------------------------------------------------------------------------------------------------------------------------------------------------------------------------------------ Les mots sont nos caresses les plus souveraines. Et si nous nous taisons parfois c’est pour dresser des arches de silences appuyées à nos flancs amoureux, mieux passer de l’un à l’autre, ouvrage et contre-ouvrage, bâti certain enjambant la rivière et reflet tourmenté froissant la surface. Les mots projettent leur ombre : le silence. L’absence révèle la présence et inversement, comme en musique la mélodie soudain disparue poursuit une phrase souterraine pour mieux nous ravir à sa résurgence. Rien ne se tait tout à fait. ------------------------------------------------------------------------------------------------------------------------------------------------------------------------------------

Le ciel vide ses cendriers au dessus d'une ville insécable. J'y cherche ma part indissoluble. 

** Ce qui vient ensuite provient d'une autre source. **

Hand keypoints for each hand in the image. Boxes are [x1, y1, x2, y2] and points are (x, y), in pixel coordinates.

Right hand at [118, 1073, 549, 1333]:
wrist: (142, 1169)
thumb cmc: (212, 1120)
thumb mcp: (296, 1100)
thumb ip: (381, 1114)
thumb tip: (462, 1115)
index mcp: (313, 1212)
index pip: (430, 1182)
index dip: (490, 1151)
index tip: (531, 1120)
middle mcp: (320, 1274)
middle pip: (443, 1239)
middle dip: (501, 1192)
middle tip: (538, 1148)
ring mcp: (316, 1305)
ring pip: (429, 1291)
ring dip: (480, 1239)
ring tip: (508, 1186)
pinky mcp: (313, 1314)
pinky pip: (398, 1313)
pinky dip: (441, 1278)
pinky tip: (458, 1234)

L'hypothèse du bonheur  n'est pas gravée sur nos fronts: elle sommeille dans le roncier des habitudes.

Ajout de la soif aux rires des ruisseaux.

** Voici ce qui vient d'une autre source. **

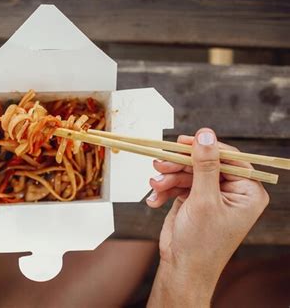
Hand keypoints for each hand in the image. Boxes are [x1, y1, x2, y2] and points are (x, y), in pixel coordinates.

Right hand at [146, 128, 269, 306]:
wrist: (182, 269)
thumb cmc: (201, 242)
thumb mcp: (204, 200)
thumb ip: (205, 165)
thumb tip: (206, 134)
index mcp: (248, 191)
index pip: (229, 158)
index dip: (205, 147)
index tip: (182, 142)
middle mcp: (232, 191)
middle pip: (203, 164)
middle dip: (179, 166)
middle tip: (160, 165)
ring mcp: (211, 195)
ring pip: (187, 173)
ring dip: (168, 179)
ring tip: (155, 185)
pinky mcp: (194, 200)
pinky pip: (178, 185)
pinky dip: (165, 190)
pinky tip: (154, 200)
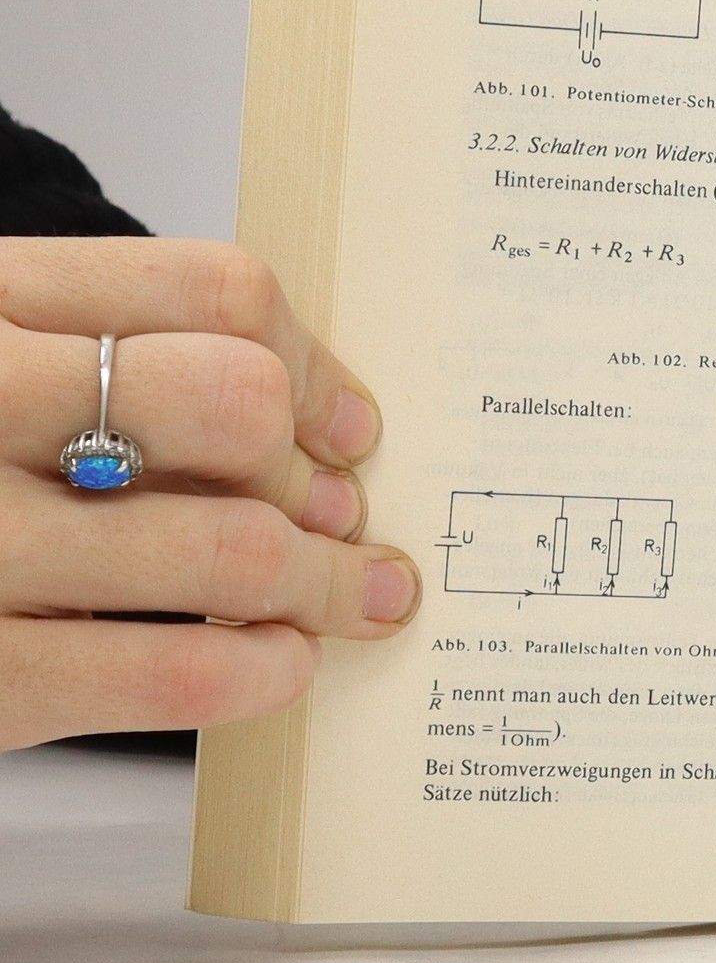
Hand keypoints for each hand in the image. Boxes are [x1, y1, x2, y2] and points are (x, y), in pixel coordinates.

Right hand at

La grande hélice du désir ôtait ses vêtements coutumiers, amorces d'abrasions et de circonvolutions. 
Nue sous le tison de la jouissance, vous profériez une grammaire enfiévrée.

 

 Torsion du langage autour de tout ce qu'on ne peut toucher.
Elle vous fit remarquer le motif qui ornait le papier peint de la chambre, pourtant attribuée au hasard par le réceptionniste; mais vous ne parvenez plus à vous remémorer ce détail. Il vous échappe dès que vous êtes sur le point de vous en saisir, comme un mot sur le bout de la langue. Désormais cela vous obsède et revêt la plus haute importance. Dans l'espoir de le retrouver , vous avez refait à pied le trajet emprunté ce jour là , jusqu'à l'entrée de l'hôtel situé près de la Sorbonne, sans toutefois oser entrer et demander à voir la chambre. 
Rien n'y fait: l'indice se dérobe. 
Ce maillon manquant jette un trouble sur le déroulement des évènements en venant s'ajouter à une longue liste d'imprécisions dont il constitue peut-être le point de départ. Votre vie est ainsi jalonnée de moments précieux qui demeurent hors de portée. Vous finissez par douter qu'ils aient jamais existé. Ces lacunes composent l'archipel de vos disparues, ensemble d'approximations coupables dont la surface s'étend comme une tache d'encre sur le buvard. 
Parfois le fil du récit vous revient par fragments. Vous les juxtaposez, en marge de la mémoire, mais toujours sans images. 
Sans doute aimiez-vous cette femme aveuglément. 
 
S'agissait-il de fleurs ou bien de Cupidons décochant leur flèche?
Vous aimez les rumeurs anciennes. Celles dont l'écho ne faiblit pas mais auxquelles plus personne ne semble prêter attention. Alors vous restez là, assis au bord d'un fleuve immobile, occupant votre temps à déchiffrer des narrations implicites.

Chaque coucher de soleil est une tendresse: une attente, une hésitation, un embrasement, une incrédulité, l'ombre d'un doute.